Bildung vor dem Absturz ins Digi-Tal

Peter Hensinger

Die digitalen Medien sind mehr als nur Unterrichts-Hilfsmittel. Die IT-Unternehmerin Yvonne Hofstetter schreibt: »Mit der Digitalisierung verwandeln wir unser Leben, privat wie beruflich, in einen Riesencomputer. Alles wird gemessen, gespeichert, analysiert und prognostiziert, um es anschließend zu steuern und zu optimieren«. Grundlage dafür ist das Data-Mining – das Sammeln von Daten – für BigData-Analysen. Die Haupt-Schürfwerkzeuge dazu sind das Smartphone, Tablet und das WLAN-Netz.

Welche Mechanismen führen zu der großen Akzeptanz der digitalen Superwanzen, und vor allem dazu, dass schon die Kinder ihnen ausgeliefert werden, obwohl das Schädigungspotenzial inzwischen amtlich bestätigt ist?

Die deutsche Bundesregierung ließ die Auswirkungen der Nutzung digitaler Medien auf Kinder in der BLIKK-Studie untersuchen, mit dem Ergebnis: »Die Folge sind Sprachentwicklungs- und Konzentrationsstörungen, körperliche Hyperaktivität, innere Unruhe bis hin zu aggressivem Verhalten« (ZDF Text, 29.05.2017).
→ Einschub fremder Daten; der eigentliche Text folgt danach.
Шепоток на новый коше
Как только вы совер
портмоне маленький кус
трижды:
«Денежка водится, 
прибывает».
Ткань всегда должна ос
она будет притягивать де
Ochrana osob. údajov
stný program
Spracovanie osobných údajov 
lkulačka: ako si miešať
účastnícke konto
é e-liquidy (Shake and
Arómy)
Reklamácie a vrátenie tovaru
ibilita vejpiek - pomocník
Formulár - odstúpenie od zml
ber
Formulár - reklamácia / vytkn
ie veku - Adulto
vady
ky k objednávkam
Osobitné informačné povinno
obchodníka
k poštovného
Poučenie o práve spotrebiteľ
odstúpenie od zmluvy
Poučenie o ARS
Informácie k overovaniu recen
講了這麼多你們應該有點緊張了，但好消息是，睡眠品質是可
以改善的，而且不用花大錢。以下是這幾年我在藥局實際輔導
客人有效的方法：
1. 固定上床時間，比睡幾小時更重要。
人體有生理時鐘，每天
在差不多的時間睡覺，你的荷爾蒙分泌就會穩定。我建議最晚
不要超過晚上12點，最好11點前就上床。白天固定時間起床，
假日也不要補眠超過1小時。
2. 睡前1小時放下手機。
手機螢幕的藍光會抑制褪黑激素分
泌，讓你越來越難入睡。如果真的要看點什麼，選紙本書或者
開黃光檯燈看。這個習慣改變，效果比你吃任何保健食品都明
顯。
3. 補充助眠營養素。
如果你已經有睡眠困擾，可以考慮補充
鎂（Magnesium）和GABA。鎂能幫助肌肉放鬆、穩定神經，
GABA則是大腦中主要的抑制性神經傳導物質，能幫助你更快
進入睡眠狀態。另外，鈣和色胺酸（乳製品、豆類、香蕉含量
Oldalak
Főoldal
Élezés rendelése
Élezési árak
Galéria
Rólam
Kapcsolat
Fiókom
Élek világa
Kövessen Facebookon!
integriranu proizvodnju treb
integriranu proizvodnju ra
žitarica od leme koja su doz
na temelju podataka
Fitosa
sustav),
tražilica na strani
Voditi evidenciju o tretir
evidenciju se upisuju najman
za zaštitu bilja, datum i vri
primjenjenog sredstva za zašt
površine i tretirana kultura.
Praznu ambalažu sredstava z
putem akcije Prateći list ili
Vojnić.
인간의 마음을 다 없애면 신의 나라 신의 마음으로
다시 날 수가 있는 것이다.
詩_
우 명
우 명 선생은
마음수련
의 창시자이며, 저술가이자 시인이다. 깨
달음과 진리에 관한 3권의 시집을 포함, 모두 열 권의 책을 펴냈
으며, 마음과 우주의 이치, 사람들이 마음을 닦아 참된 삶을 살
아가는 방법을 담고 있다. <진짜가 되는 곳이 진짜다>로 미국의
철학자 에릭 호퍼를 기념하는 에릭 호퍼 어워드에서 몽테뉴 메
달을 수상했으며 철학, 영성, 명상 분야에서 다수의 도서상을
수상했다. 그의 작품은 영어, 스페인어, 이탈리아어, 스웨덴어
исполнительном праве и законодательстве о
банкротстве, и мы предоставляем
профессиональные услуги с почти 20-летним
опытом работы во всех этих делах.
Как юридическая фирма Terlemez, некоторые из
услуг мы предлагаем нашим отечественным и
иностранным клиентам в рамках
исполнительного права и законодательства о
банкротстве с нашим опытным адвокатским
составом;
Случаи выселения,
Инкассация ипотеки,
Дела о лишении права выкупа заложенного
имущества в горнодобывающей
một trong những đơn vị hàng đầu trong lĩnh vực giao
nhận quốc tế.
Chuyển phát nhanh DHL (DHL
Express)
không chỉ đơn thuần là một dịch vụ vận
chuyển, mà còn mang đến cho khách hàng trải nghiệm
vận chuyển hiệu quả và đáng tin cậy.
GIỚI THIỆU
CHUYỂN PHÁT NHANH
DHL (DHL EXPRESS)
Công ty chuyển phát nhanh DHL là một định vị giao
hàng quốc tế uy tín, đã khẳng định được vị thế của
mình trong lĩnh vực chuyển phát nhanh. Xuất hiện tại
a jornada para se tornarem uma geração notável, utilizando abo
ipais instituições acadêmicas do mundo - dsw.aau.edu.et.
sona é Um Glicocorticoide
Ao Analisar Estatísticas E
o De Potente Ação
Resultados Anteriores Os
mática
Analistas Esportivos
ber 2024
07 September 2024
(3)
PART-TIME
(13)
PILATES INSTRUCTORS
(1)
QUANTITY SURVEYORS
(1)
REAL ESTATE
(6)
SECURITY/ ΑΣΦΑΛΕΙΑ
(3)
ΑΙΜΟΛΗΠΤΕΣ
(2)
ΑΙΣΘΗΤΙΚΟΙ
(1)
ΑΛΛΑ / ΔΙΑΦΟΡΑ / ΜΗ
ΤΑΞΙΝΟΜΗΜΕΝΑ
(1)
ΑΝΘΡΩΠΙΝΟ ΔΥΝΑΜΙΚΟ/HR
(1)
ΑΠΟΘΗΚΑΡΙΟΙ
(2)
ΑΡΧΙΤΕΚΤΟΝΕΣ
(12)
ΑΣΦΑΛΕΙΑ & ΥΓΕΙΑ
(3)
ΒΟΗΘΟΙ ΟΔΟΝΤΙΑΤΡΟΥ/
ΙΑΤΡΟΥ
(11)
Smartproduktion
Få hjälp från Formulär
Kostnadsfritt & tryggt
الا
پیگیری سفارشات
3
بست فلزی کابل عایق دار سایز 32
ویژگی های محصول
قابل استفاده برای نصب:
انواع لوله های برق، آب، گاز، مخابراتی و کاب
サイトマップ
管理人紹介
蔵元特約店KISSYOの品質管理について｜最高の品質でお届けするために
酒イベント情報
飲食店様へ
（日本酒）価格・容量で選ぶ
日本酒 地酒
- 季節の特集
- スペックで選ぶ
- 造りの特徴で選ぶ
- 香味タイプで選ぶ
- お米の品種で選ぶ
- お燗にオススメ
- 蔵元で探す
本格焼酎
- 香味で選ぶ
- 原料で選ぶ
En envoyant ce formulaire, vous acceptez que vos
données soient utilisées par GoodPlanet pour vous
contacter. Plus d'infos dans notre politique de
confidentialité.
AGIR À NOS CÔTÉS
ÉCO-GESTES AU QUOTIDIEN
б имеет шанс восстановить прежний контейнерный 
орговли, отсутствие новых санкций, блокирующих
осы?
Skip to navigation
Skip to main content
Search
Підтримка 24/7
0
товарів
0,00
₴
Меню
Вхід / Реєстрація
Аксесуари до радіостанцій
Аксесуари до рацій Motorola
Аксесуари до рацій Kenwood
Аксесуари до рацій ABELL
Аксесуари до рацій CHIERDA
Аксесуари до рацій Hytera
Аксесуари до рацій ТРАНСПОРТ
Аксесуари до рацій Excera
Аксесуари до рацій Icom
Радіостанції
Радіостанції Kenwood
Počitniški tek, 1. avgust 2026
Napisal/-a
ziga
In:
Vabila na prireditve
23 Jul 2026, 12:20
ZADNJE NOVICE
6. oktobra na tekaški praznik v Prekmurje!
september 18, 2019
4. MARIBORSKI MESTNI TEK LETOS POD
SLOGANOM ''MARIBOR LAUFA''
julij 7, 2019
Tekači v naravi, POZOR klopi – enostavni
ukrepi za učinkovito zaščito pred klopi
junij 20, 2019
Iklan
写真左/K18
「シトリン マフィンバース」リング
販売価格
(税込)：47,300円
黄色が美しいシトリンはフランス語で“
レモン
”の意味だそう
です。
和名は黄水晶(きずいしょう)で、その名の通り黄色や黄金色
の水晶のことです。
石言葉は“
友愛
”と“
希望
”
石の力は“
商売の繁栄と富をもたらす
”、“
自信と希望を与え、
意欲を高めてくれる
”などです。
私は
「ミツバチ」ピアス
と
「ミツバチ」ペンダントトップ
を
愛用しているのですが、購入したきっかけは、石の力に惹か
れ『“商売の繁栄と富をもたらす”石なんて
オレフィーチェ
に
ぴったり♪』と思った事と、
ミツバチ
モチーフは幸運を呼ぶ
Und das Bundesministerium für Bildung und Forschung stellte im vergangenen Jahr fest: »Bei etwa der Hälfte der (Grundschul-)Kinder sind die Lernschwierigkeiten so erheblich, dass bei ihnen eine schulische Entwicklungsstörung (Lese-, Rechtschreib- oder Rechenstörung) diagnostiziert wird.« Die IGLU-Studie zur Lesekompetenz bestätigt: 25 Prozent der deutschen Viertklässler können nicht lesen. Sie weist auf einen ursächlichen Zusammenhang hin: »Das Leseverhalten der Schülerinnen und Schüler ist auch im Kontext eines sich insgesamt ändernden Medienverhaltens von Kindern zu betrachten.« Aktuellen Befunden der KIM-Studie 2016 (Kinder, Internet, Medien) zufolge steht Lesen erst weit hinten auf der Liste der Aktivitäten, die von Kindern im Alter von 6 bis 13 Jahren jeden oder fast jeden Tag ausgeübt werden.

Wir haben es heute mit Schülern zu tun, deren Prägung schon als Kleinkind auf das Smartphone erfolgt, stark bedingt durch das Nutzerverhalten der Eltern, mit Schülern, deren sinnliche Erfahrungen oft weitgehend auf das Bildschirm-Wischen reduziert ist, und die dadurch der Natur entfremdet und früh auf den Konsum konditioniert werden. Das alles führt zu negativen Auswirkungen auf die Gehirnentwicklung, das wissen wir gesichert aus der Neurobiologie. Die schulische Nutzung digitaler Medien vor dem 12. Lebensjahr gleicht diese Defizite nicht aus, sondern verstärkt sie. Zahlreiche Untersuchungen bestätigen, dass digitale Medien im Unterricht, wenn sie nicht gezielt als Hilfsmittel eingesetzt werden, sondern zu Hauptmedien werden, das Lernen nicht verbessern, sondern verschlechtern. Diese negative Entwicklung wird sich beschleunigen, wenn nach dem Vorbild der Industrie 4.0 bei der geplanten »Digitalen Bildung« Computer, Software, eine Schulcloud und ihr Algorithmus das Erziehungsgeschehen autonom steuern sollen.

Geschäftsfeld Schule

Auf diese beunruhigenden Befunde haben die Mainstream-Medienpädagogen keine Antwort, die Zusammenhänge werden ausgeklammert. Es wird weiter für eine Digitalisierung getrommelt, als gäbe es diese Ergebnisse nicht.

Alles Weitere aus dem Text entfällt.